# TO BE DONE
(a) Could you reproduce, word for word, the part of the devotional on time between "God has promised" and "but genuinely experience.", inclusive?
(b) How would you put this sentence from the devotional on time into Spanish: "God has promised that at the appointed time God will set all things right in a new heaven and a new earth."

----- SELECTION

Time became a gift to me because I don’t have to use it to prove I’m good enough. God has given us time to learn and grow in relationship with God now, experiencing the abundance of compassionate love and care of God’s righteousness and goodness.

Like Peter, I’ve not always used what I’ve been given to build up God’s Kingdom on earth as it is in heaven. Like Peter, I sometimes try to tell Jesus the right way to do things because I want the solution now. Like Peter, I know that when I step back on the path, following Jesus into the kingdom I won’t be condemned but loved and redeemed.

God has promised that at the appointed time God will set all things right in a new heaven and a new earth. As we wait, knowing God is always faithful and true, we are given the gift of being God’s people, God’s beloved children, here and now. It’s an amazing time I don’t want to rush through but genuinely experience.

I’m so grateful we are on this learning journey of life in God’s Kingdom together. Thank you for sharing your precious time with me.

The Shape of our Day

Good Tuesday, Y’all! How’s your coffee?

I used to teach time management seminars to corporate managers and executives. In the days before smart phones and tablets, I carried around the full sized 8 1/2” x 11” life planner briefcase as if it were my life source and I didn’t do anything that wasn’t written in my calendar or on my task list. I scheduled everything. And when I say everything, I mean
E V E R Y T H I N G.

----------
----- MATERIAL PROVIDED

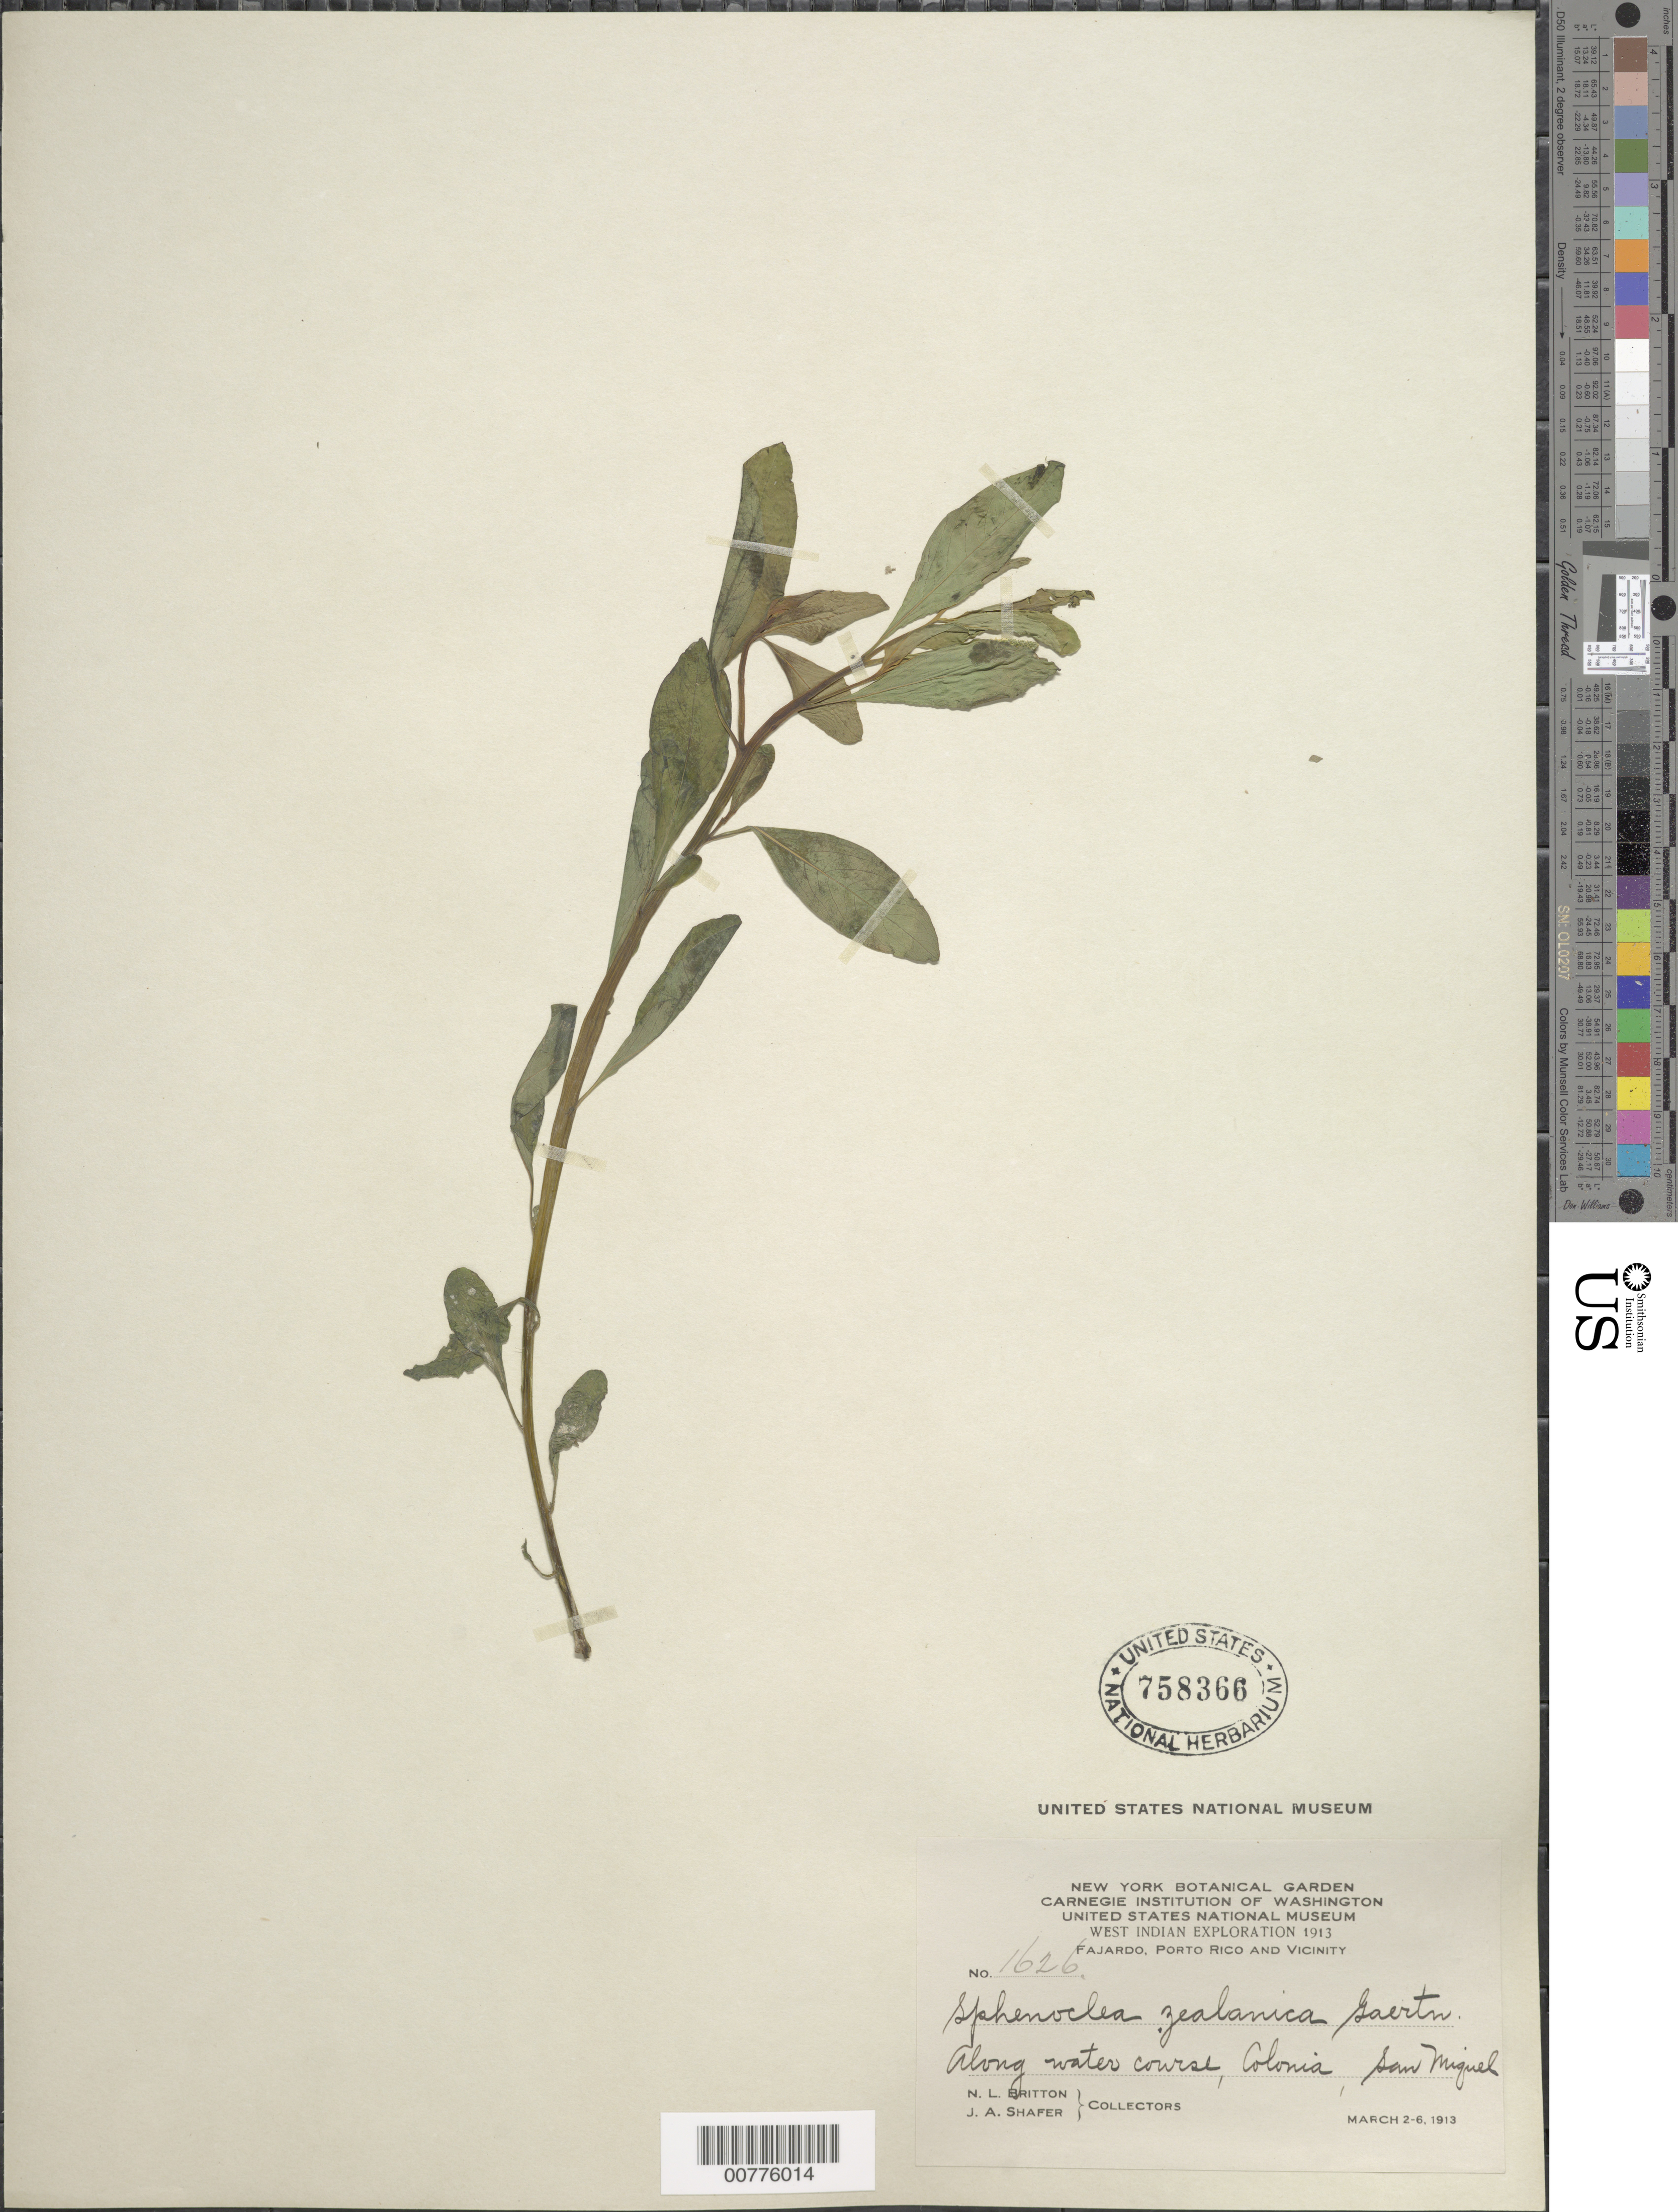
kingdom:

----------
----- MATERIAL PROVIDED

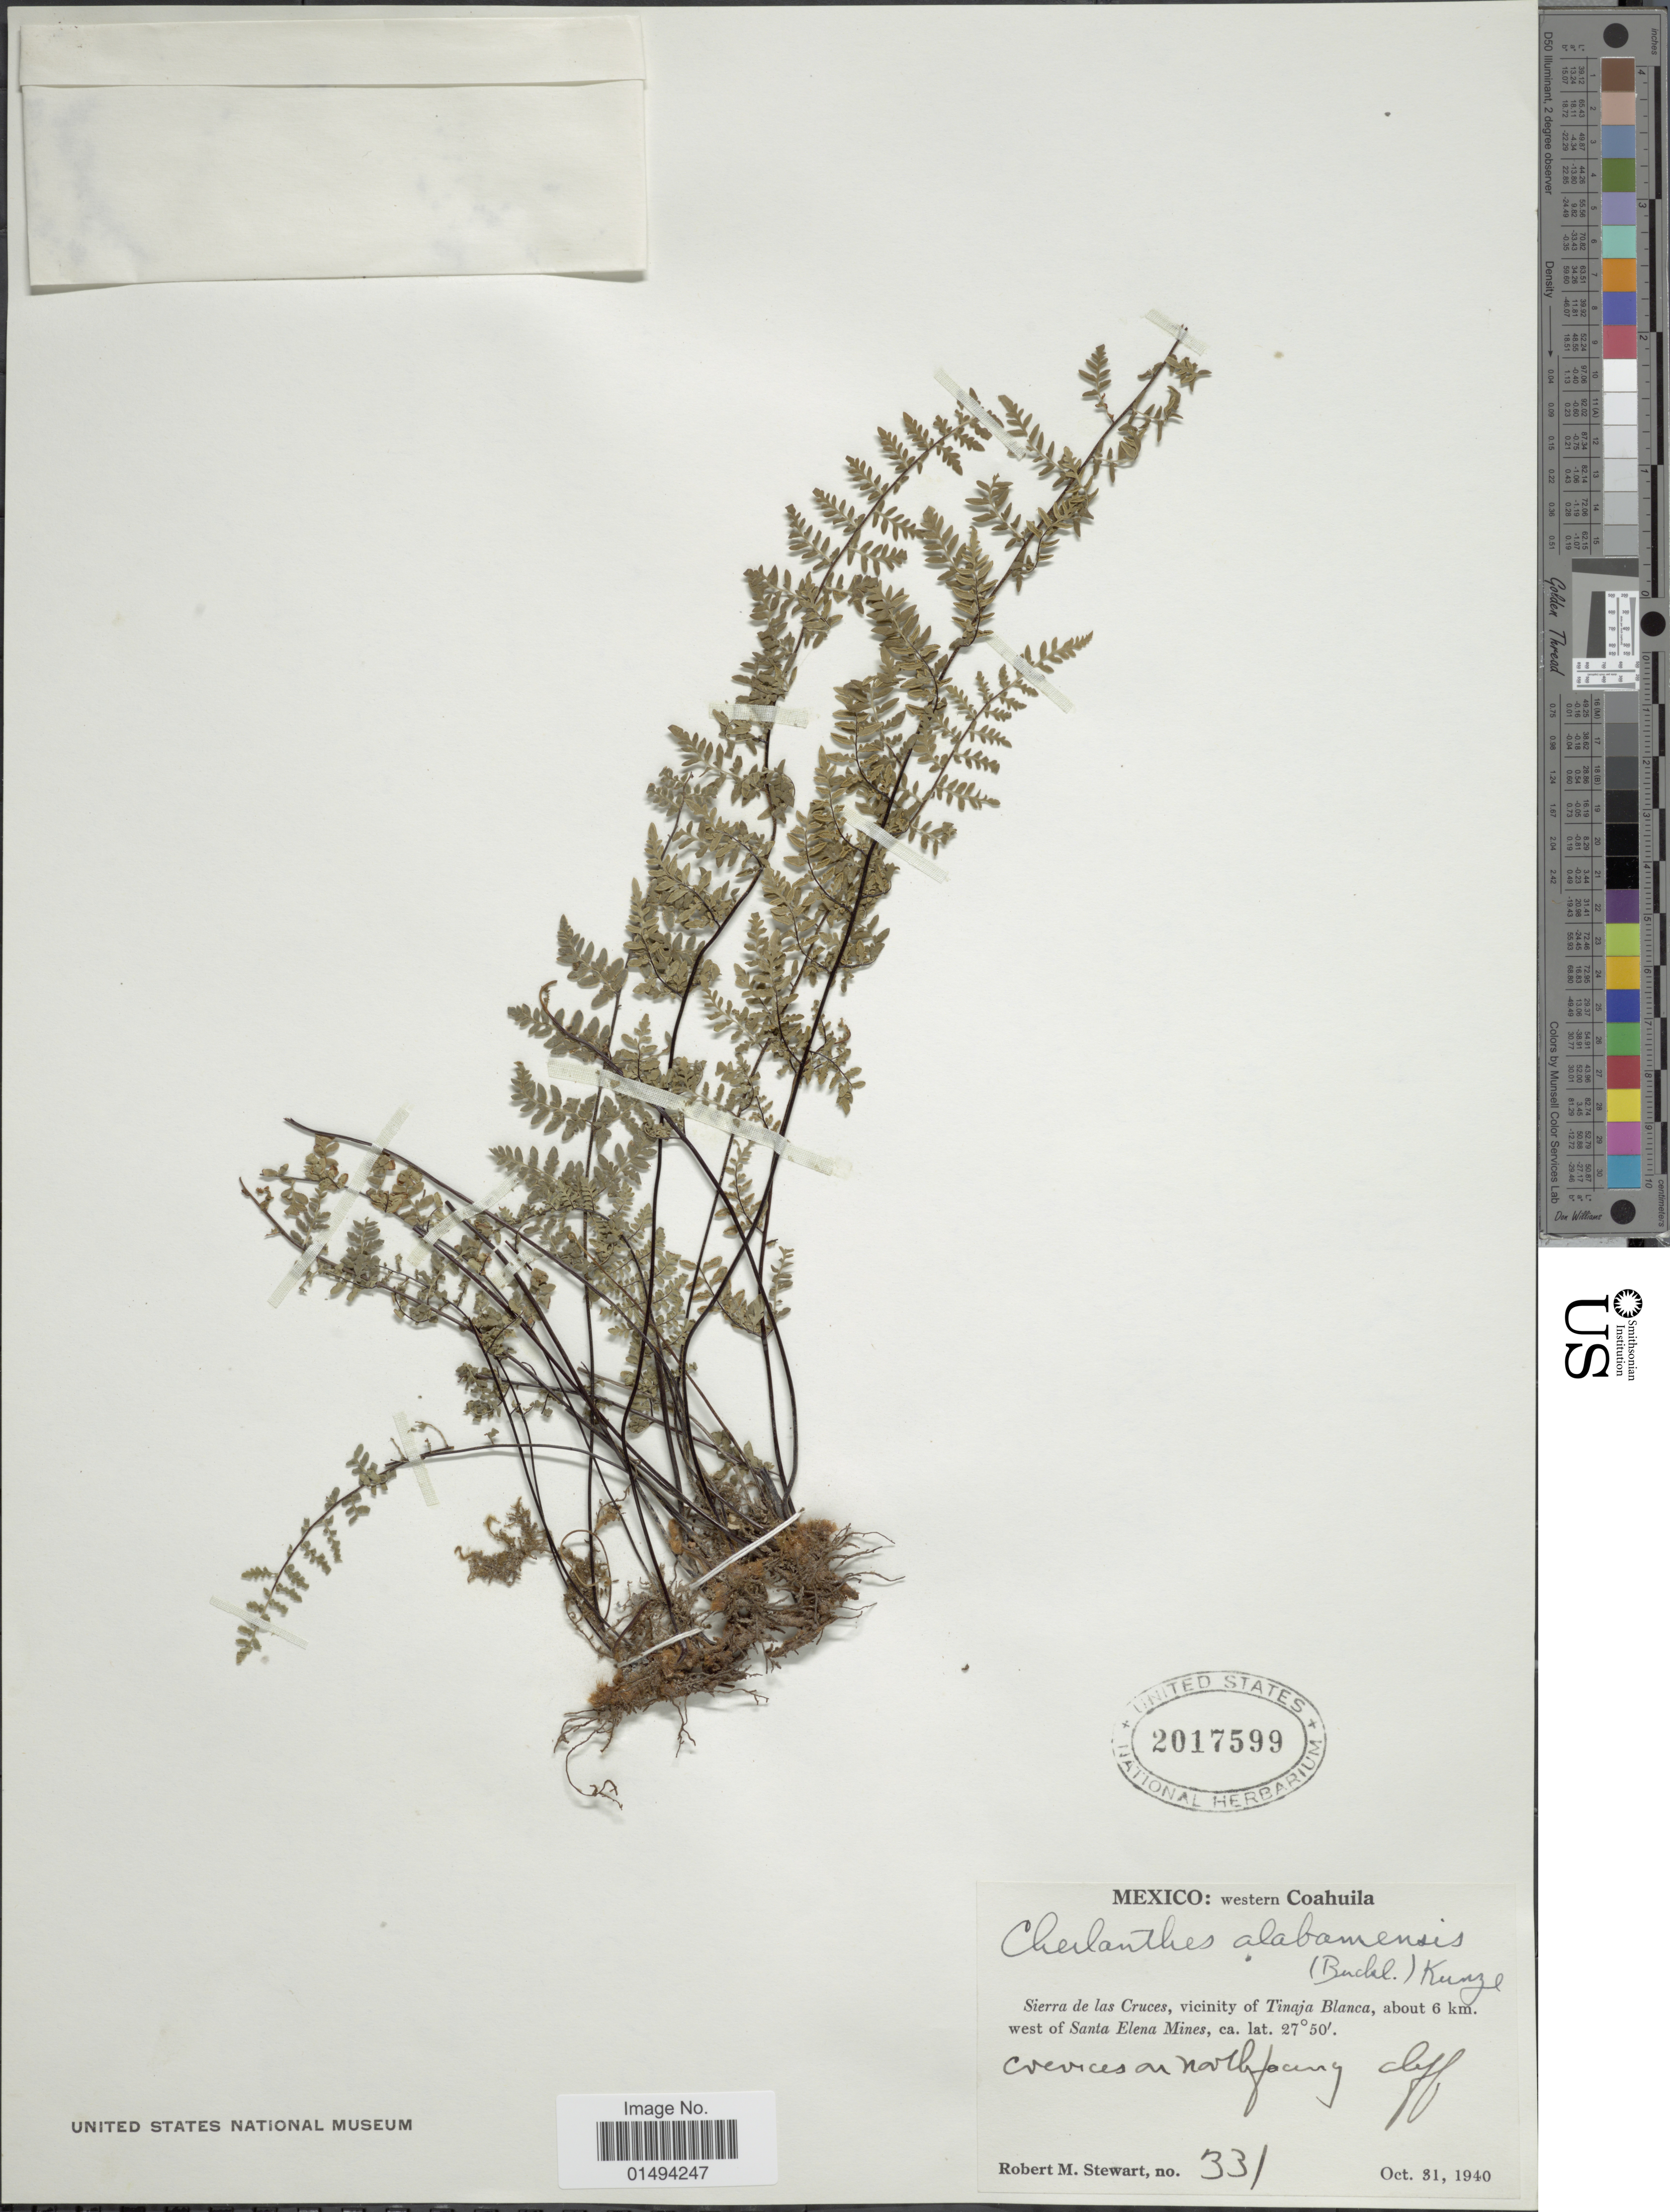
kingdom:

----------

# RESULTS FOR EACH TASK
(a)
God has promised that at the appointed time God will set all things right in a new heaven and a new earth. As we wait, knowing God is always faithful and true, we are given the gift of being God’s people, God’s beloved children, here and now. It’s an amazing time I don’t want to rush through but genuinely experience.

(b) Dios ha prometido que, en el tiempo señalado, Dios enderezará todas las cosas en un cielo nuevo y una tierra nueva.